Whilst we need to consider the detailed reasoning further below, we agree with Mr Elliott that the decision in Rangers SC does not support HMRC’s position on this issue. The Supreme Court was addressing whether the payment which was made to the principal trust constituted earnings; although we do recognise that the Supreme Court’s decision on this issue was made in the context of a trust arrangement where the funds were then lent to the employees, ie the fact that the employees received a loan “and nothing more” (Lord Doherty at [64] in Rangers UT), albeit one which was not expected to be repaid at term but would be renewed and repayable out of the estate on death (Lord Hodge at [21] in Rangers SC), did not on the facts prevent the payment to the trust being found to be earnings.

99.

We have concluded that HMRC’s submissions in support of [33] to [37] of the Decision are not supported by the legislative regime or the authorities (including for this purpose not only decisions such as Apollo Fuels but also the decision in Rangers UT).

100.

We recognise that Mr Waldegrave sought to characterise the issue of whether the making of a loan constitutes a payment of earnings as being “fact-sensitive”, and identified that this may be determined by asking whether, viewing the facts realistically, the loan is unlikely ever to be repaid. The difficulties with these submissions in the present appeal are:

(1)

the FTT did not take a narrow, fact-sensitive approach – the FTT’s conclusion on this issue was that in the “vast majority of cases” a “genuine money loan” will confer a benefit on the borrower such that it is potentially earnings (depending on the substantial reason for the payment); and

(2)

the findings of fact made by the FTT do not support a conclusion that the Loan was unlikely ever to be repaid - the Loan was repayable in five years, and whilst only £50,000 had been repaid by MC at the time of the hearing before the FTT, the FTT recorded at [15(28)] MC’s evidence that he understood that the Loan was repayable in accordance with the terms of the Loan Agreement, subsequently accepted at [36(10)] that MC was fully conscious of his obligation to repay on that date, found at [15(29)] that if repayment had been required in 2015 MC had personal resources to settle it and at [16(8)] that the reason the Trustee made no demand for repayment in November 2015 was because of the concern about double taxation. Whilst Mr Waldegrave submitted that these findings need to be seen in the context of the FTT’s findings as to the Trustee being reactive and any significant decisions which the business had to make would have been approved by MC, the FTT did not draw any inference that the Loan was unlikely ever to be repaid and had instead made the finding as to the reason for repayment not being demanded in 2015, which did not depend on MC’s role in decision-making.

101.

We do not consider that viewing the facts realistically to determine whether the making of the Loan to MC constitutes a payment of earnings assists HMRC. Whilst warning against misplaced reliance on judicial glosses in relation to the concept of “payment”, in Rangers SC Lord Hodge described at [52] and [53] the gloss of “money placed unreservedly at the disposal” as a practical and sensible one.

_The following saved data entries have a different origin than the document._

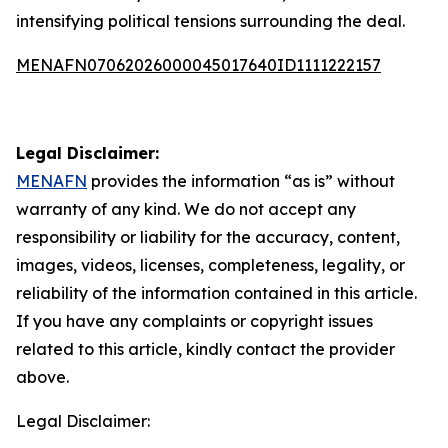
intensifying political tensions surrounding the deal.
MENAFN07062026000045017640ID1111222157
Legal Disclaimer:
MENAFN
provides the information “as is” without
warranty of any kind. We do not accept any
responsibility or liability for the accuracy, content,
images, videos, licenses, completeness, legality, or
reliability of the information contained in this article.
If you have any complaints or copyright issues
related to this article, kindly contact the provider
above.
Legal Disclaimer:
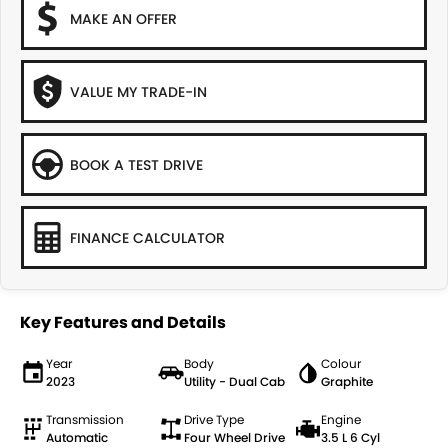
MAKE AN OFFER
VALUE MY TRADE-IN
BOOK A TEST DRIVE
FINANCE CALCULATOR
Key Features and Details
Year
Body
Colour
2023
Utility - Dual Cab
Graphite
Transmission
Drive Type
Engine
Automatic
Four Wheel Drive
3.5 L 6 Cyl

In Aberdeen Asset Management the money held by each cashbox company was at the employee’s unreserved disposal, and they could have taken the steps required to obtain absolute entitlement to the money, even though what they owned was shares in the relevant company. Here, MC has an obligation to repay the Loan, and even when taking account of the findings of fact made by the FTT as to the arrangements being prewired (which included the purchase of the Shares and the loan by KC to the Appellant) and the finding that the loan from KC to the Appellant was repayable to her whenever she wanted, and the FTT’s conclusion that this could be used for their “mutual benefit”, the position remains that MC owns the Shares and has a liability to the Trustee. The money lent to him was not placed unreservedly at his disposal.

102.

The making of the Loan to MC was not a payment of earnings to him. The FTT made an error of law in concluding at [37] that in the vast majority of cases in practices a loan will confer a “benefit” on the borrower, that this Loan conferred a benefit on MC and that its payment to MC was potentially earnings (depending on the substantial reason for its payment).